Excerpt to read.
[Start of section]
KEYS HISTORY: BAHIAMIANS & EUROPEAN MAN OCCUPIED KEY WITH ‘NO NAME’

No Name Lodge, circa 1936. MONROE COUNTY LIBRARY COLLECTION/Contributed

PART 1

No name has been given to many of the 1,700 islands considered part of the Florida Keys archipelago, but No Name Key has been assigned to individual islands twice. 

One of those islands is usually overlooked by all but those living around MM 11, where the island is visible from the Overseas Highway, on the gulf side of the bridge connecting Rockland Key and Boca Chica.

Most people barely notice the small island covered in mangroves because it looks like scores of other islands dotting the shallow waters seen from the asphalt and concrete of the Overseas Highway. This island’s modern name is Anomino Key. Anomino is the Spanish word for anonymous, so its name seems particularly fitting. In 1878, however, the U.S. Coast & Geodetic Survey Chart #169 identified it as No Name Key.

There is another island named No Name Key with a significantly larger story to tell, which is why the month of August will be spent hitting all of the island’s historical highlights.

This No Name Key has been linked to Big Pine Key since pioneer stories have been told and physically connected to the island since the construction of State Road 4A, the original Overseas Highway, circa 1928.

To reach the island from the Overseas Highway, from Big Pine Key, the second largest of all the Florida Keys, turn on to Key Deer Boulevard and then turn again at Watson Boulevard, the path of the original highway. The road will take you to what is perhaps the island’s most established establishment, the No Name Pub (it will be a few weeks before we get to that story).

In 1772, cartographer John William Gerard de Brahm identified it as Edwards Island. The name proved an isolated incident. According to F.H. Gerdes’ 1849 pamphlet, Reconnaissance of the Florida Reef and all the Keys, “The Island N. by W. from Summerlands Keys, lying between them and Little Pine Island is called No Name Key.” It has been No Name Key ever since.

According to the 1870 U.S. Census, the island had a robust population of 45 people, living in at least 16 houses. By comparison, Big Pine Key had a single man named George Wilson from New York living on it. Wilson was identified as a charcoal burner; he made charcoal, a legitimate way to make money in the pioneer days. On No Name Key, the men living on the island were all identified as either farmers or seamen. With the exception of one individual, all of those families calling the island home were Bahamians.

The exception was Nicholas Matcovich, who, at the time of the 1870 census, was identified as a 45-year-old man with a Bahamian wife named Eliza and a 1-year-old son named George. Nicholas was not Bahamian but of European descent, and his fascinating story is mostly as murky as the Louisiana Delta. Still, there are enough details from his time on No Name Key to tell a one-of-a-kind pioneer story.
[End of section]
Material supplied.
[Start of section]
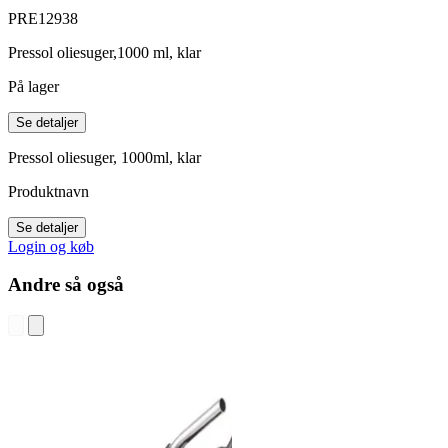
PRE12938
Pressol oliesuger,1000 ml, klar
På lager
Se detaljer
Pressol oliesuger, 1000ml, klar
Produktnavn
Se detaljer
Login og køb
Andre så også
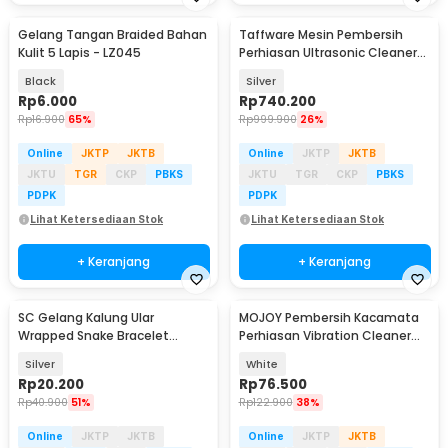
Gelang Tangan Braided Bahan
Taffware Mesin Pembersih
Kulit 5 Lapis - LZ045
Perhiasan Ultrasonic Cleaner
120W 3L - KZ-D3
Black
Silver
Rp
6.000
Rp
740.200
Rp
16.900
65%
Rp
999.900
26%
Online
JKTP
JKTB
Online
JKTP
JKTB
JKTU
TGR
CKP
PBKS
JKTU
TGR
CKP
PBKS
PDPK
PDPK
Lihat Ketersediaan Stok
Lihat Ketersediaan Stok
+ Keranjang
+ Keranjang
SC Gelang Kalung Ular
MOJOY Pembersih Kacamata
Wrapped Snake Bracelet
Perhiasan Vibration Cleaner
Necklace Aluminium Alloy -
45kHz 400ml - MJ-40
Silver
White
SC181
Rp
20.200
Rp
76.500
Rp
40.900
51%
Rp
122.900
38%
Online
JKTP
JKTB
Online
JKTP
JKTB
[End of section]
Exercise requirements.
1. Who are all the people the No Name Key history names? List each one.
2. Can you reproduce the rows starting at the line "Gelang Tangan Braided Bahan" and ending at the last line of the rows, with "Rp" swapped for "IDR" and nothing else changed?

Answer set.
1. John William Gerard de Brahm, F.H. Gerdes, George Wilson, Nicholas Matcovich, Eliza, George

2.
Gelang Tangan Braided Bahan
Taffware Mesin Pembersih
Kulit 5 Lapis - LZ045
Perhiasan Ultrasonic Cleaner
120W 3L - KZ-D3
Black
Silver
IDR
6.000
IDR
740.200
IDR
16.900
65%
IDR
999.900
26%
Online
JKTP
JKTB
Online
JKTP
JKTB
JKTU
TGR
CKP
PBKS
JKTU
TGR
CKP
PBKS
PDPK
PDPK
Lihat Ketersediaan Stok
Lihat Ketersediaan Stok
+ Keranjang
+ Keranjang
SC Gelang Kalung Ular
MOJOY Pembersih Kacamata
Wrapped Snake Bracelet
Perhiasan Vibration Cleaner
Necklace Aluminium Alloy -
45kHz 400ml - MJ-40
Silver
White
SC181
IDR
20.200
IDR
76.500
IDR
40.900
51%
IDR
122.900
38%
Online
JKTP
JKTB
Online
JKTP
JKTB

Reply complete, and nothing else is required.